Il nuovo Pescara che ripartirà dalla Serie C sarà inevitabilmente molto diverso da quello visto nell’ultima stagione. Dopo la retrocessione, il club biancazzurro si prepara infatti a salutare diversi protagonisti della rosa, soprattutto quelli che hanno mantenuto mercato nonostante il difficile campionato disputato dalla squadra.

Tra questi c’è anche Giacomo Olzer, uno dei giocatori più talentuosi e imprevedibili del gruppo. La sua permanenza in Lega Pro appare oggi estremamente complicata, soprattutto alla luce delle condizioni contrattuali firmate la scorsa estate.

Il suo percorso in Abruzzo è stato caratterizzato da alti e bassi, ma il valore tecnico del giocatore resta evidente e continua ad attirare attenzione.

Olzer ha acceso il Pescara nella prima parte di stagione

Arrivato da svincolato dopo il fallimento del Brescia, Olzer aveva rappresentato inizialmente una delle intuizioni più interessanti del mercato biancazzurro.

Nella prima parte della stagione il trequartista aveva infatti offerto prestazioni di alto livello, diventando uno dei principali riferimenti offensivi del Pescara grazie a qualità tecniche, fantasia e capacità di incidere anche in zona gol.

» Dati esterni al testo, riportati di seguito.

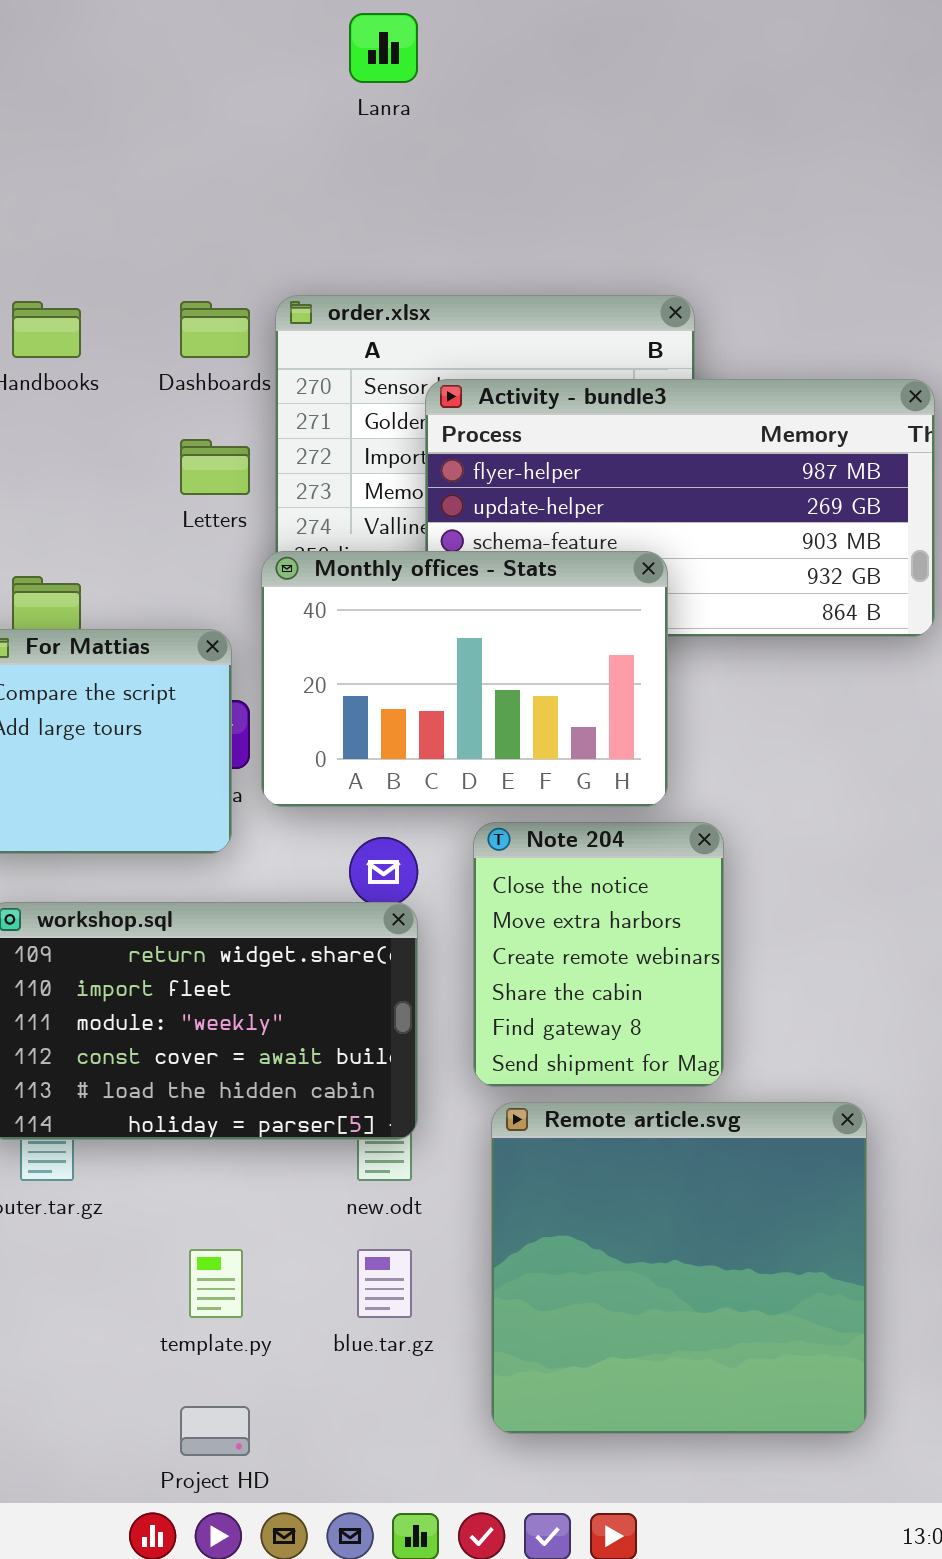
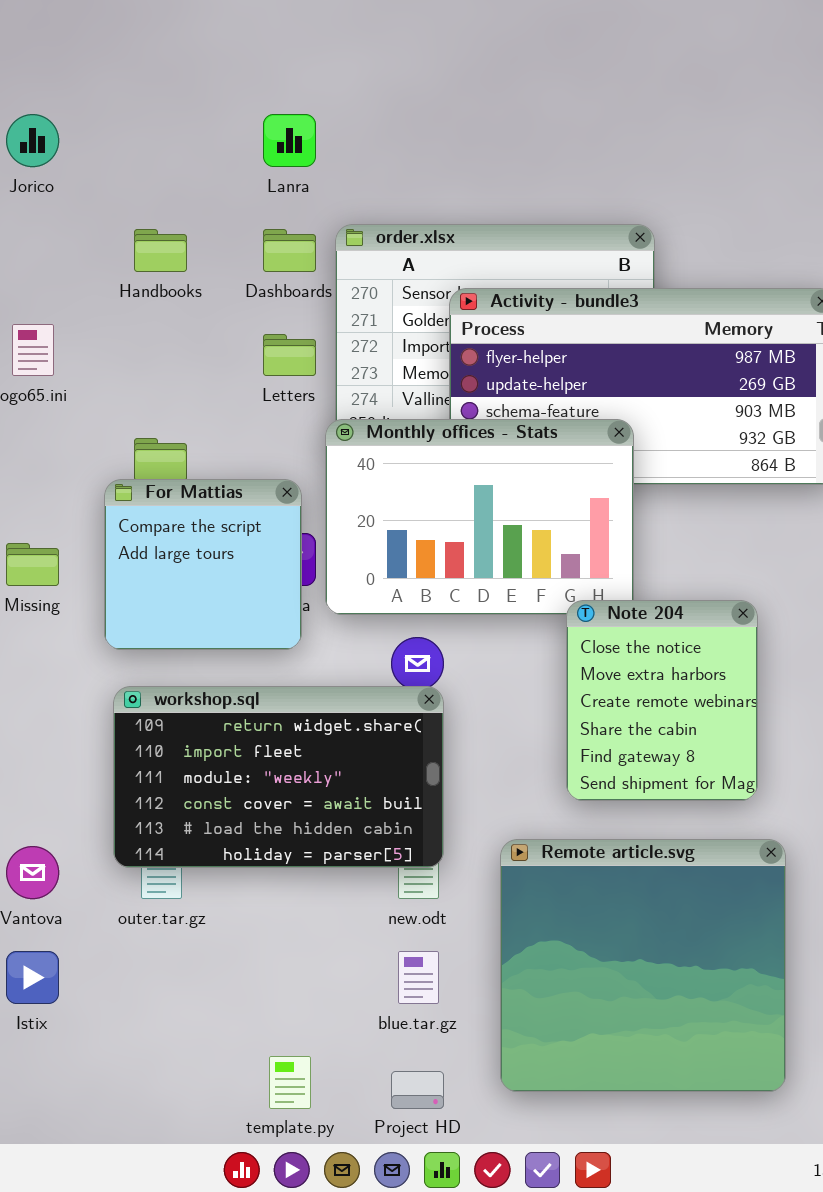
Lanra: [349,13,418,83] -> [263,114,316,167], moved
Note 204: [473,822,724,1087] -> [566,600,758,801], moved
template.py: [189,1249,243,1318] -> [269,1056,311,1109], moved
Project HD: [180,1406,250,1456] -> [391,1071,444,1109], moved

Per diverse settimane era sembrato uno dei giocatori più determinanti della squadra, capace di creare superiorità numerica e dare imprevedibilità a un attacco spesso troppo dipendente dalle giocate individuali.

Con il passare dei mesi, però, il rendimento è progressivamente calato. Nella seconda metà della stagione le sue prestazioni sono apparse meno continue e più discontinue, alternando lampi di qualità a partite complicate sul piano dell’intensità e dell’efficacia.

Nonostante questo, il suo profilo continua a essere considerato molto interessante per categoria e prospettive.

Le clausole post retrocessione aprono all’addio

Lo scorso anno Olzer aveva firmato con il Pescara un contratto triennale, segnale della volontà del club di costruire attorno a lui un progetto tecnico importante. Tuttavia, nell’accordo erano presenti alcune clausole specifiche legate proprio all’eventuale retrocessione della squadra.

Ed è qui che il quadro cambia completamente.

La discesa in Serie C rende infatti molto più probabile una separazione anticipata tra il giocatore e il club biancazzurro. Nelle prossime settimane l’agente del calciatore incontrerà la società per valutare la soluzione migliore per entrambe le parti.

La sensazione è che si possa arrivare a una cessione o comunque a una definizione consensuale del futuro del giocatore, evitando situazioni di tensione o permanenze poco sostenibili.

Per il Pescara, anche l’eventuale addio di Olzer rappresenterebbe comunque un’operazione economicamente positiva. Essendo arrivato a parametro zero, qualsiasi entrata derivante dalla sua partenza costituirebbe una plusvalenza importante per il club in una fase delicata dal punto di vista finanziario e progettuale.

La retrocessione obbliga inevitabilmente il Pescara a ripensare l’intera struttura della rosa. Alcuni giocatori resteranno per costruire il nuovo ciclo, altri invece proseguiranno altrove il proprio percorso.

Olzer sembra appartenere a questa seconda categoria. E il suo addio potrebbe essere soltanto uno dei tanti movimenti destinati a ridisegnare completamente il volto del Delfino in vista della prossima stagione.